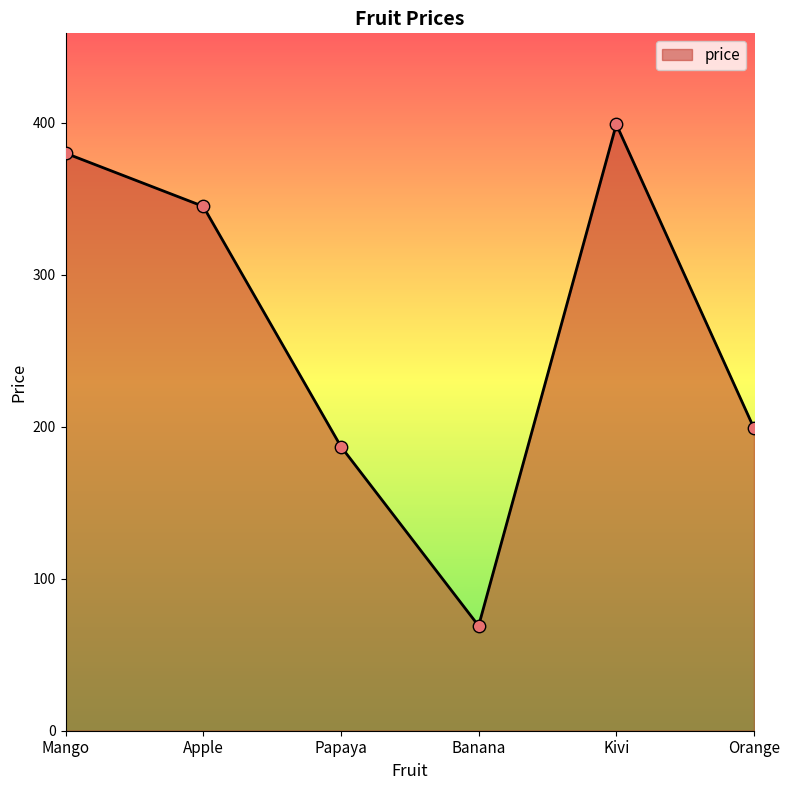

What is the ratio of the value at Kivi to the value at Apple?

1.2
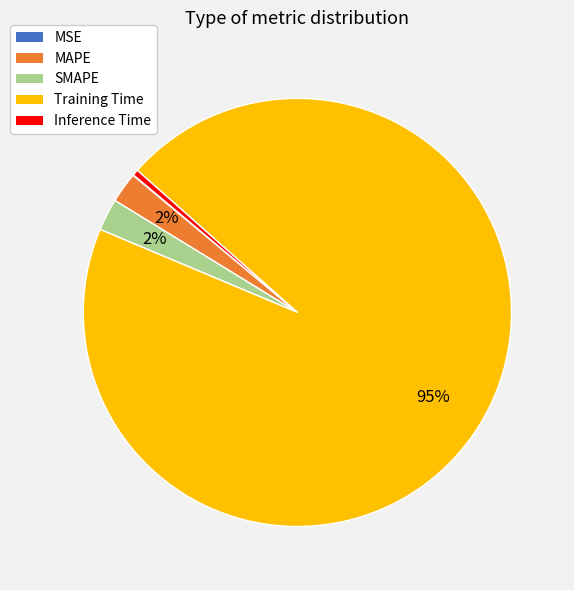

To the nearest percent, what portion does SMAPE represent?

2%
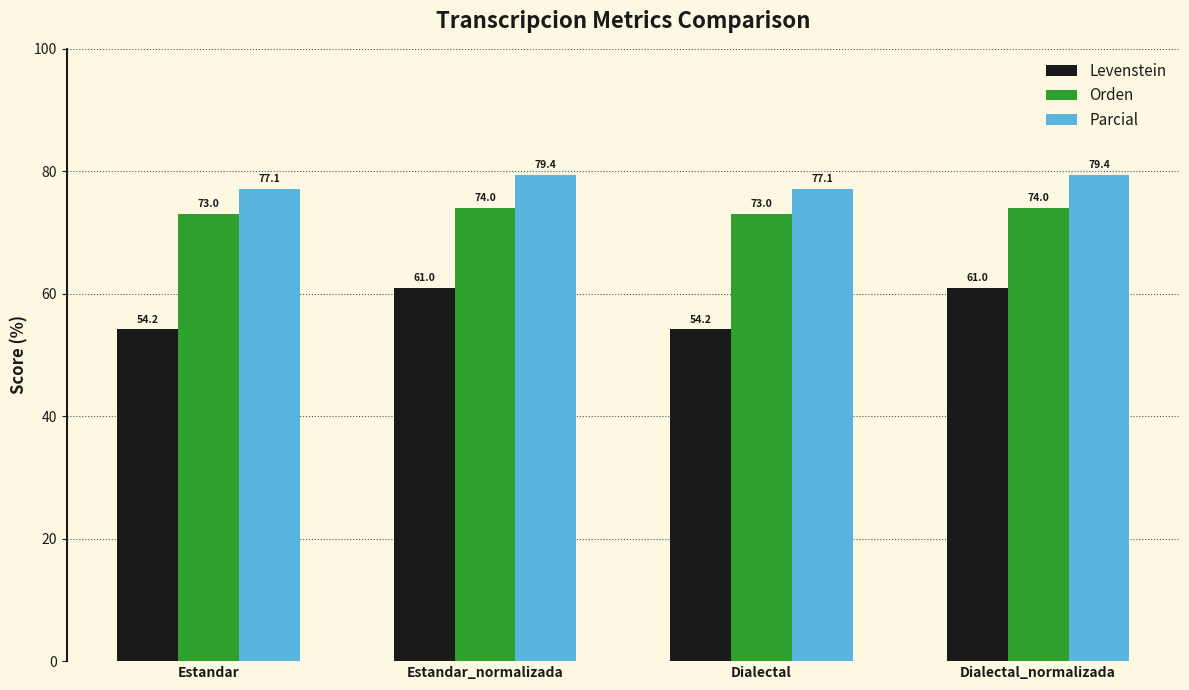

Is it true that Levenstein equals 54.2 at Estandar?

True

============================================================

§ **BRIEF**: Copy every line of text from all the items above word for word, leaving out the images.

§ **ANSWER TO THE EXERCISE**:
What is the ratio of the value at Kivi to the value at Apple?

1.2

To the nearest percent, what portion does SMAPE represent?

2%

Is it true that Levenstein equals 54.2 at Estandar?

True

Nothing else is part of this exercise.